Outro filme sugerido para o mês de horror aqui no blog foi este CANNIBAL! THE MUSICAL… er, embora não se enquadre muito bem ao gênero. Na verdade, foi realizado pelos criadores do desenho South Park, a dupla Trey Parker e Matt Stone, então seria um equívoco esperar algo sério por aqui, mas isso pouco importa! O filme é delicioso, estranho, engraçado e com altas doses de gore! As filmagens aconteceram quando os dois dementes ainda eram alunos do curso de cinema na Universidade do Colorado e algum tempinho depois a produtora Troma resolveu lançar essa tralha pelo mundo à fora.

E fizeram um bem danado! Lembro que perdi a chance de comprar o DVD quando fui na Master Class do Lloyd Kauffman em São Paulo, porque, se não estou enganado, o Felipe M. Guerra pegou o último exemplar que tinha à venda e eu acabei tendo que me contentar com o obscuro DEF BY TEMPTATION, que também deve ser uma maravilha… tem o Samuel L. Jackson no elenco e é dirigido por um cara chamado James Bond III!!! Quando eu der uma espiada, eu comento por aqui.

Mas voltando ao CANNIBAL, trata-se de um bizarrento musical que mistura elementos verídicos da história americana, western, aventura e, claro, antropofagia, como o título já indica, com direito à várias sequências grotescas de violência trash. O enredo segue a jornada de Alfred Packer, um ingênuo cowboy, com uma paixão animalesca por sua égua, que acaba se transformando no guia de uma expedição de seis homes em busca de ouro pelos confins dos Estados Unidos. Durante o percurso, uma galeria de personagens hilários cruza o caminho do grupo e várias atribulações comprometem a missão. O problema é que Packer é o único a retornar com vida da jornada e acabam lhe acusando de comer, literalmente, seus companheiros de viagem.

Momento desabafo: acho que o gênero comédia, de uma forma geral, se tornou um troço meio intragável a partir de determinado período, quando o politicamente correto parece ter virado um consenso. Por isso é sempre legal celebrar uns exemplares libertos, ácidos e com personalidade, como CANNIBAL, filme sem grandes pretensões, mas com um humor peculiar e ousadia de sobra! Uma pena Parker & Stone terem feitos  poucos trabalhos para cinema…

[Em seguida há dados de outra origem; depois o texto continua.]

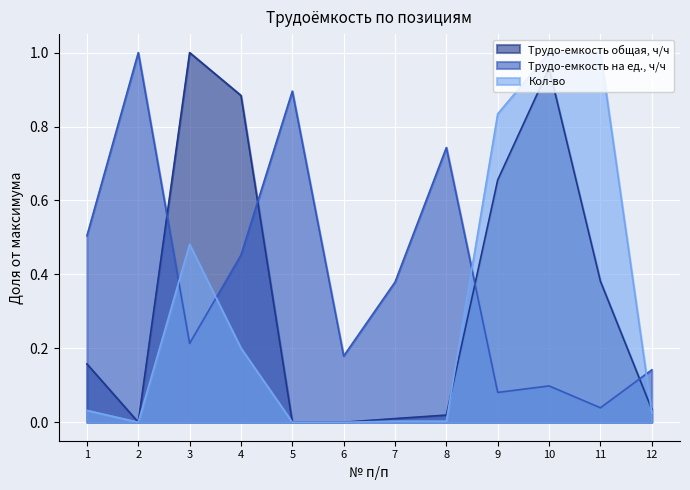

Rank the series by their average value, from lowest to highest.

Кол-во, Трудо-емкость общая, ч/ч, Трудо-емкость на ед., ч/ч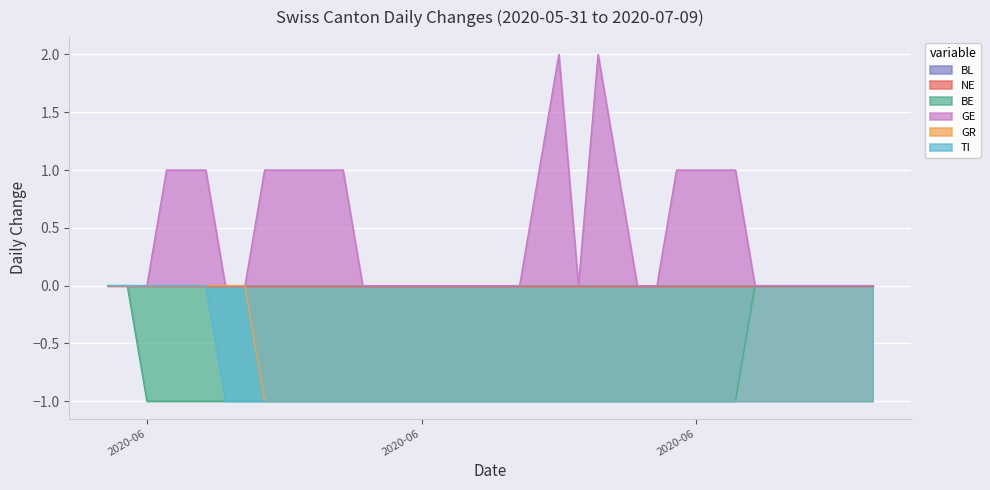

At which category is the sum across all series the highest?

2020-05-31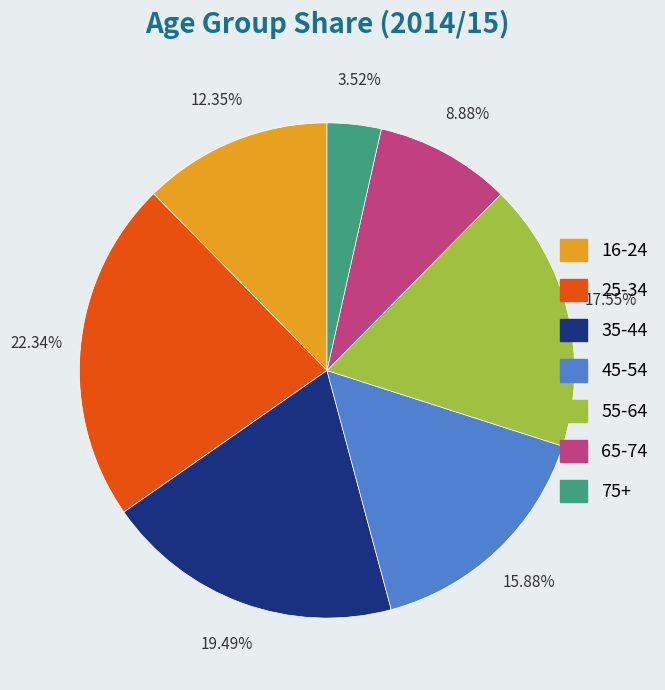

To the nearest percent, what is the combined percentage of 35-44 and 65-74?

28%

Parker, em especial, é um talento fora do comum e em CANNIBAL ele escreve o roteiro e todas as canções, dirige, estrela com muita desenvoltura e até empresta a sua voz nas cenas de cantoria. Matt Stone também dá a sua contribuição como produtor, roteirista e interpreta um dos caçadores de ouro. O resto do elenco é quase todo formado por amadores e mandam muito bem… inclusive Stan Brakhage também marca presença. Sim, o mestre do cinema experimental era professor da dupla na época. Tenho a impressão de que não era bem isso aqui que o sujeito esperava de seus aplicados alunos.